Lund, M. A., & Mccullough, C. D. (2009). Biological remediation of low sulphate acidic pit lake waters with limestone PH neutralisation and nutrients. Proceedings of International Mine Water Conference. (pp. 519-525). Pretoria, South Africa. International Mine Water Association. Available here

Abstract

Pit lake water in Collie is typically acidic due to Acid Mine Drainage (AMD) caused by pyrite oxidation and ferrolysis coupled with a low natural buffering capacity in surrounding geologies. These pit waters have typically low sulphate, Fe and heavy metal concentrations. Nevertheless, Collie pit lakes have low biological productivity probably due to Al toxicity and low nutrient concentrations.

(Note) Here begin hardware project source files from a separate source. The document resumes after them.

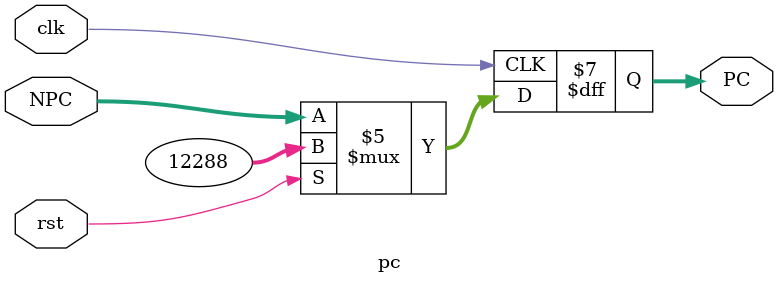
<source format=v>
module pc(NPC,PC,rst,clk);
	input     [31:0] NPC;
	input            clk;
	input            rst;
	output reg[31:0] PC;
	initial 
	begin
		PC <= 32'h00003000;
	end
	
	always @(posedge clk)
		if(rst == 1)
			PC <= 32'h00003000;
		else
			PC <= NPC;
endmodule
	
</source>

Lake Kepwari (24 GL, max depth 65 m) is an acidic former coal open cut mine in Collie (Western Australia) that has been extensively revegetated and contoured for a water-ski park to facilitate its relinquishment back to the State. The main water treatment approach was rapid fill by river diversion but this has failed to prevent ingress of Fe2+ rich groundwater which has reduced pH to 4.8. In a manipulative mesocosm experiment using 1,200 L enclosures containing Lake Kepwari sediment and water, a control and three treatments were replicated three times. Treatment one, acidity was neutralised to pH 7 with powdered limestone, two had P concentrations maintained at eutrophic levels of approximately 20 μg L-1 (using K2HPO4), and three combined these same liming and P additions. Mesocosms were monitored for water quality (physico-chemical, nutrient and metal parameters) at 0, 77, 140, 191 and 255 days after establishment. Rainfall dilution resulted in the pH of the control increasing slowly from 4.8 to 6.5. Neutralised treatments remained circum-neutral, whilst P addition alone produced a higher final pH of >7. Sulphate concentrations fell slightly in all mesocosms by about 10 mg L-1, presumably due to SO4 2- reduction or secondary mineralisation. In the treatments with P additions, stimulation of NO3 2- reduction appeared to be the principal mechanism for increasing pH above those of the control. Addition of P had the additional benefit of reducing toxic mono-valent Al concentrations; probably by coprecipitation. This study demonstrated that P additions alone might be a useful remediation approach for the Collie pit lakes, although remediation effectiveness is enhanced with concurrent limestone neutralisation. This combined approach, in addition to ongoing alkalinity production by nitrate reduction and primary production, may facilitate these lakes remaining circumneutral over longer periods of time than single acidity neutralisation treatments alone.